*Goal of the exercise*. Pull every line of text from the listing below, copying each one verbatim and leaving out the pictures.

___

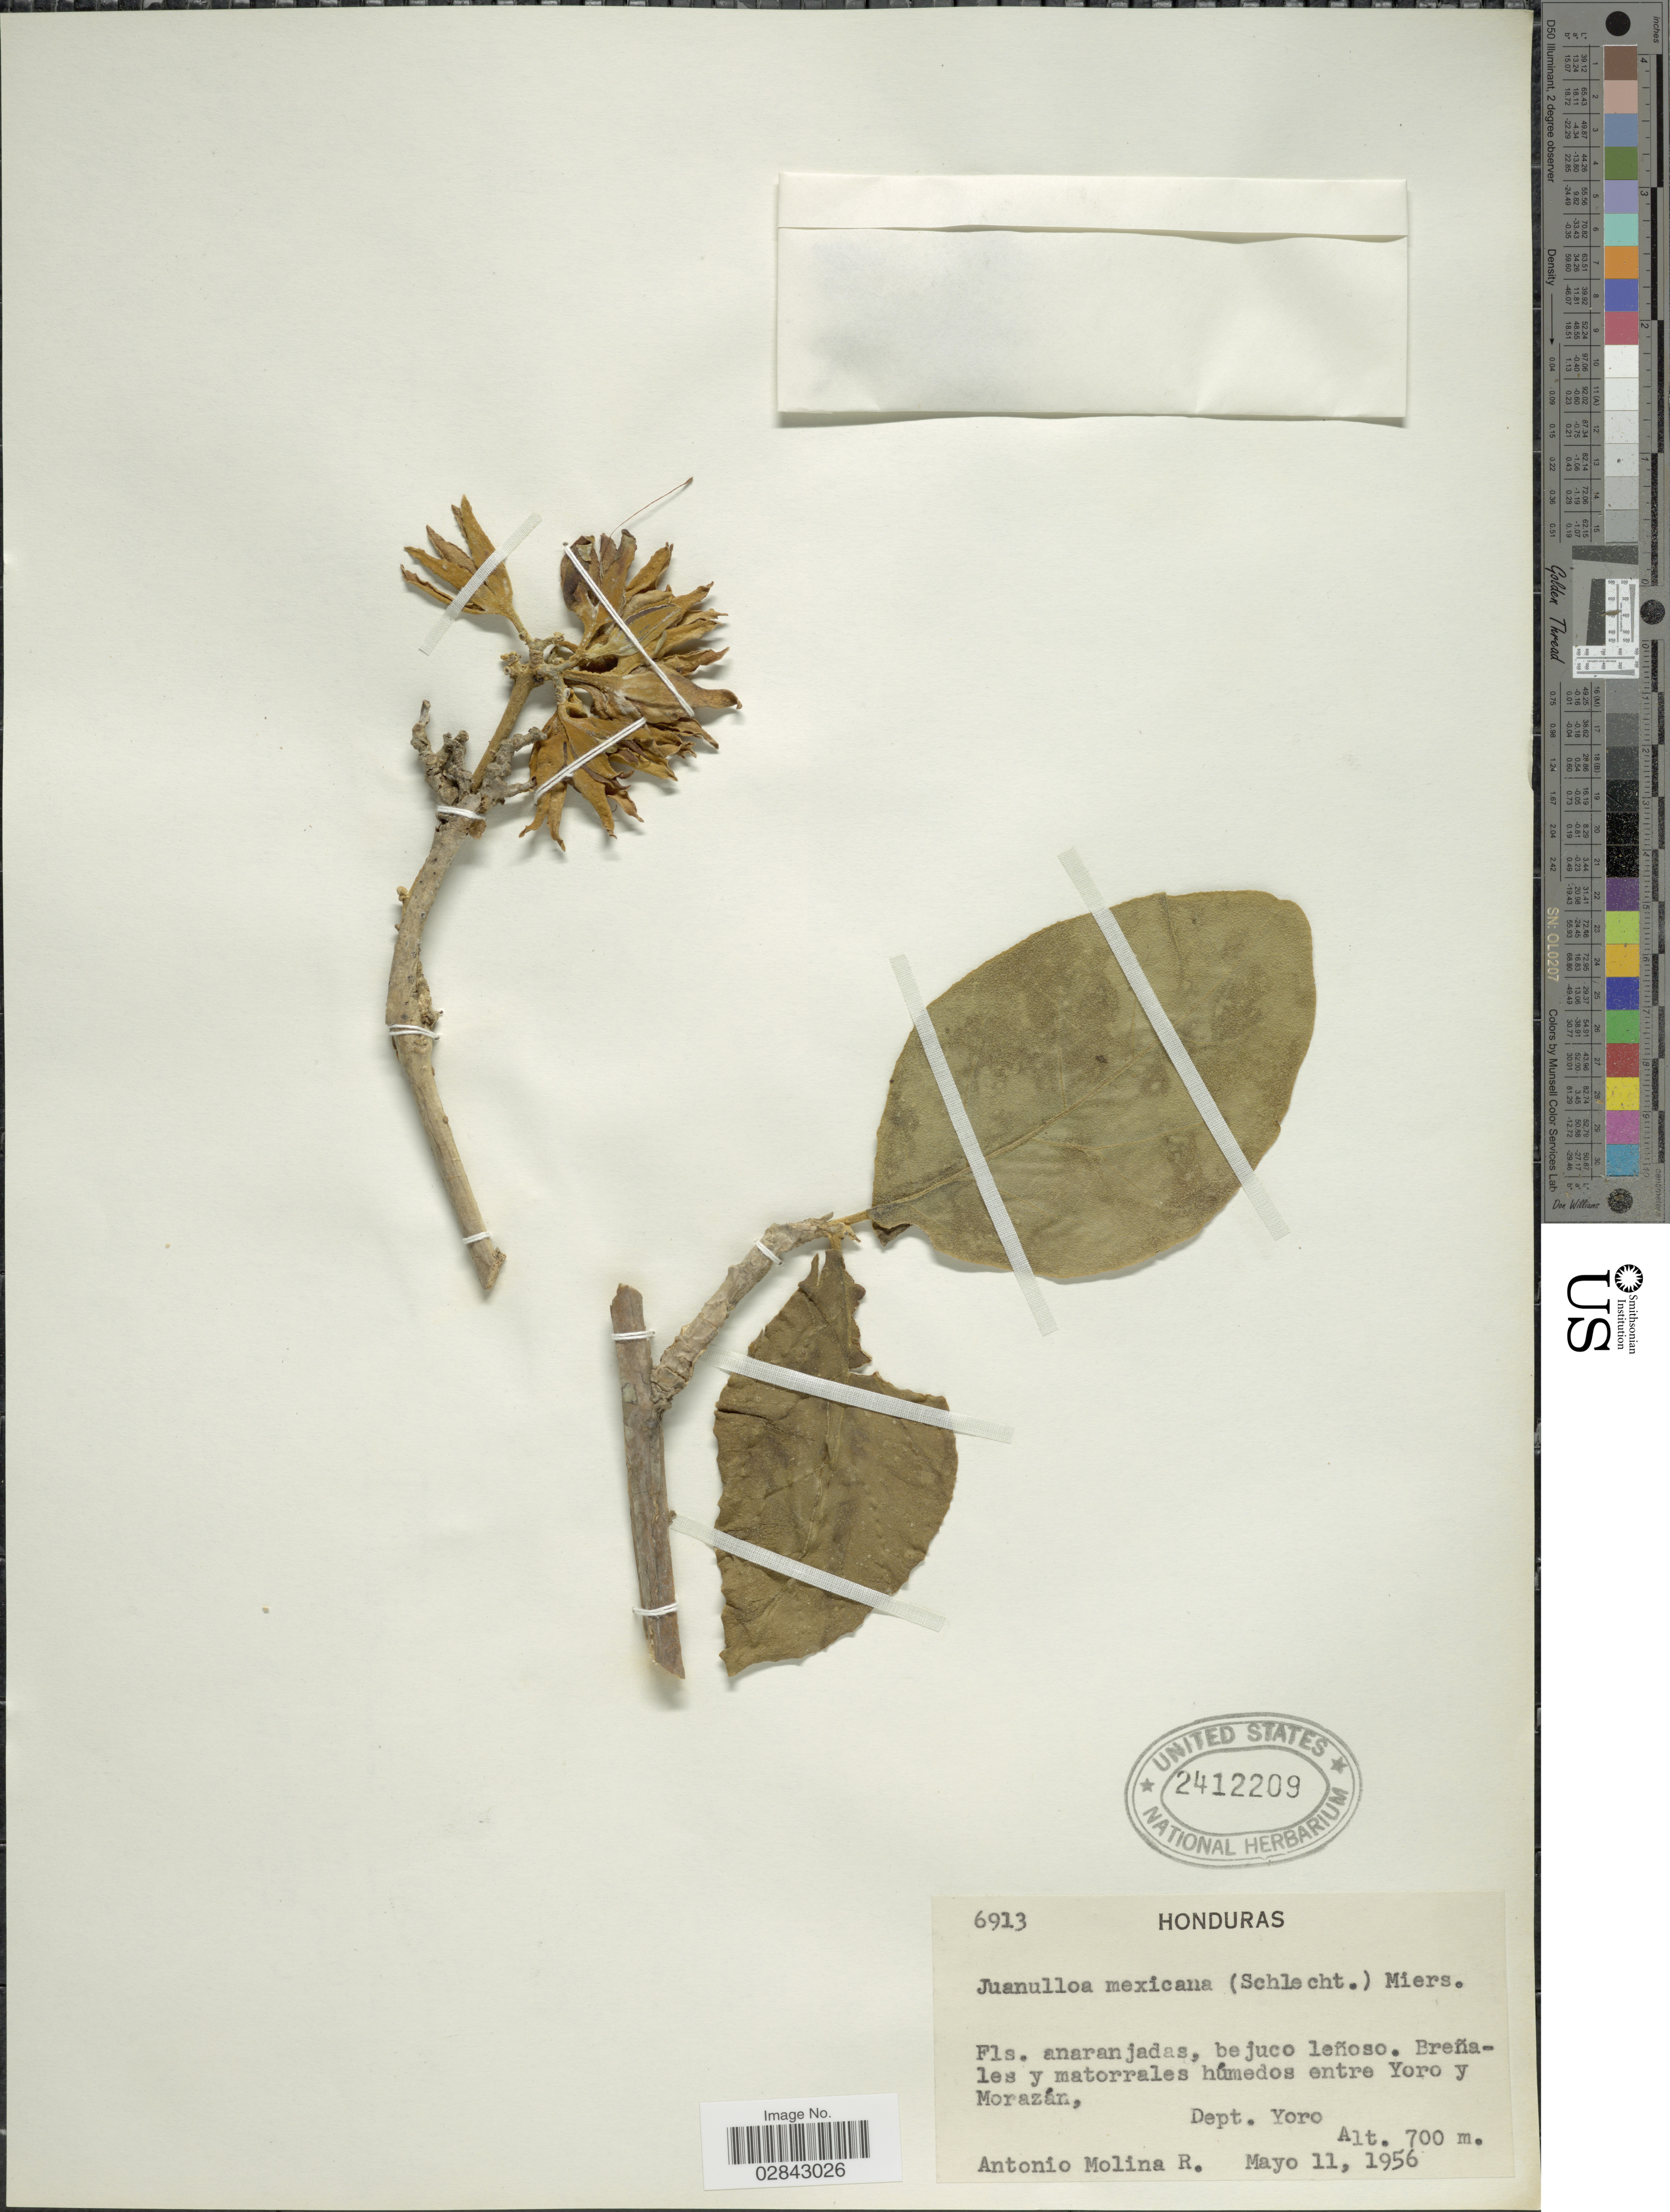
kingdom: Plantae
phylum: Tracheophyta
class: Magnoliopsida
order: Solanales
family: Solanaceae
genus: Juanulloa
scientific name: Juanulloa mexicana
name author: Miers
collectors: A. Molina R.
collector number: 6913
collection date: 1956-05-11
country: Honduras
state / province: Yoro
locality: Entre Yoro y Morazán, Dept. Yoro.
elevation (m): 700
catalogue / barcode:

___

*Answer for the task*.
kingdom: Plantae
phylum: Tracheophyta
class: Magnoliopsida
order: Solanales
family: Solanaceae
genus: Juanulloa
scientific name: Juanulloa mexicana
name author: Miers
collectors: A. Molina R.
collector number: 6913
collection date: 1956-05-11
country: Honduras
state / province: Yoro
locality: Entre Yoro y Morazán, Dept. Yoro.
elevation (m): 700
catalogue / barcode:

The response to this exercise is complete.